- _Material provided_:
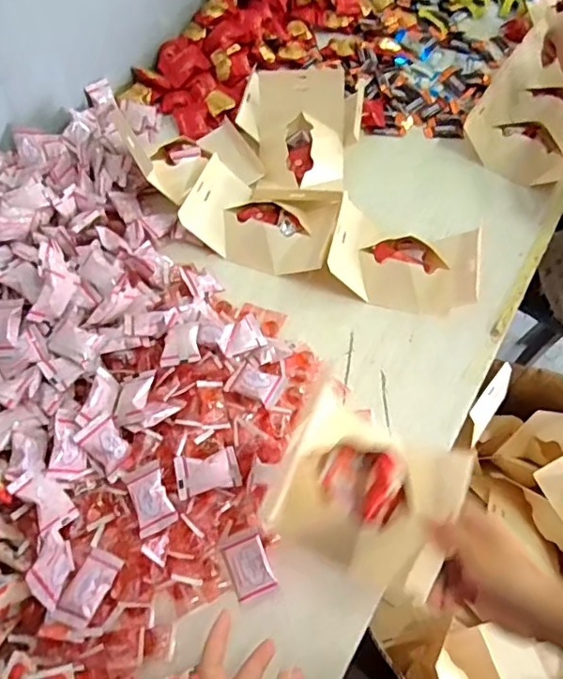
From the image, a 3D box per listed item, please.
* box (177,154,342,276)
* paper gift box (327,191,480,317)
[{"bbox_3d":[-0.020,-0.172,0.737,0.200,0.047,0.150,19,60,7],"label":"box"},{"bbox_3d":[0.162,-0.109,0.707,0.191,0.048,0.132,14,60,4],"label":"paper gift box"}]

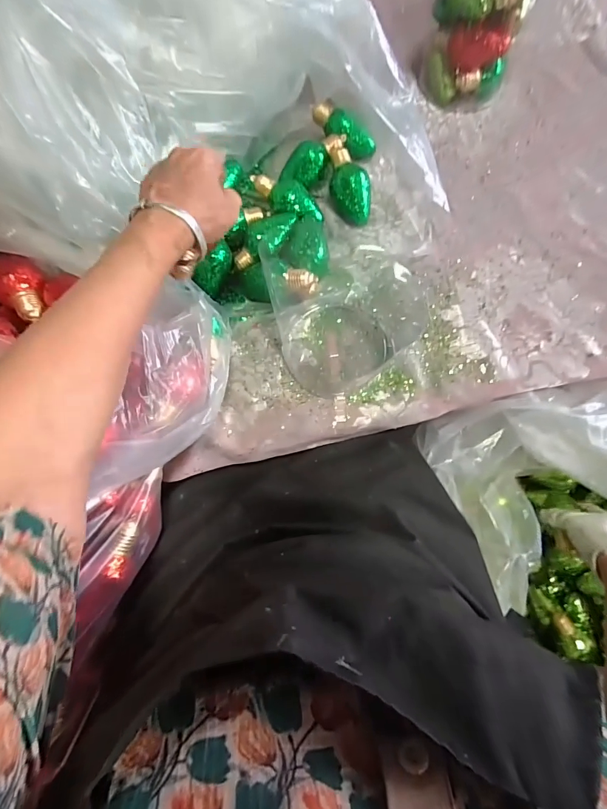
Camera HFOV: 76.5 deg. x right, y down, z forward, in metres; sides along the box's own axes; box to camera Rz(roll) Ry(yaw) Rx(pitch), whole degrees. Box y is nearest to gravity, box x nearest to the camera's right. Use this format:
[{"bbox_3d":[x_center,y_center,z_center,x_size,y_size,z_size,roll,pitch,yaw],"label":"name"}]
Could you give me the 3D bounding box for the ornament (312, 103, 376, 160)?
[{"bbox_3d":[0.053,-0.374,0.523,0.101,0.037,0.040,36,77,-5],"label":"ornament"}]

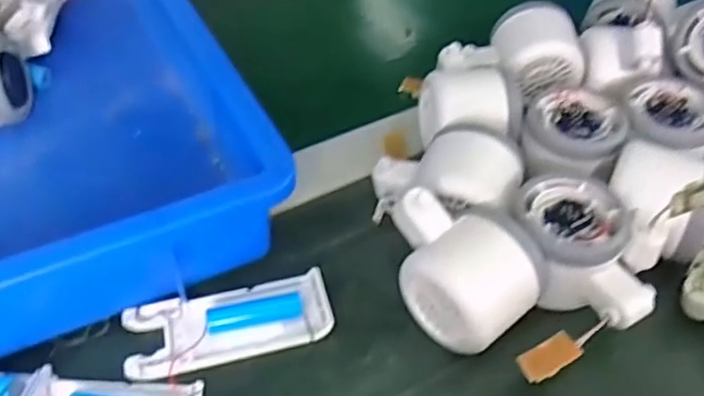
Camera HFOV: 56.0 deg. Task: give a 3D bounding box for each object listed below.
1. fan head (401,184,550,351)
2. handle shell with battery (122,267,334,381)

- _Task goal_:
An exact reprint of the records above is required, with all pictures left out.

- _The answer_:
From the image, a 3D box per listed item, please.
* box (177,154,342,276)
* paper gift box (327,191,480,317)
[{"bbox_3d":[-0.020,-0.172,0.737,0.200,0.047,0.150,19,60,7],"label":"box"},{"bbox_3d":[0.162,-0.109,0.707,0.191,0.048,0.132,14,60,4],"label":"paper gift box"}]

Camera HFOV: 76.5 deg. x right, y down, z forward, in metres; sides along the box's own axes; box to camera Rz(roll) Ry(yaw) Rx(pitch), whole degrees. Box y is nearest to gravity, box x nearest to the camera's right. Use this format:
[{"bbox_3d":[x_center,y_center,z_center,x_size,y_size,z_size,roll,pitch,yaw],"label":"name"}]
Could you give me the 3D bounding box for the ornament (312, 103, 376, 160)?
[{"bbox_3d":[0.053,-0.374,0.523,0.101,0.037,0.040,36,77,-5],"label":"ornament"}]

Camera HFOV: 56.0 deg. Task: give a 3D bounding box for each object listed below.
1. fan head (401,184,550,351)
2. handle shell with battery (122,267,334,381)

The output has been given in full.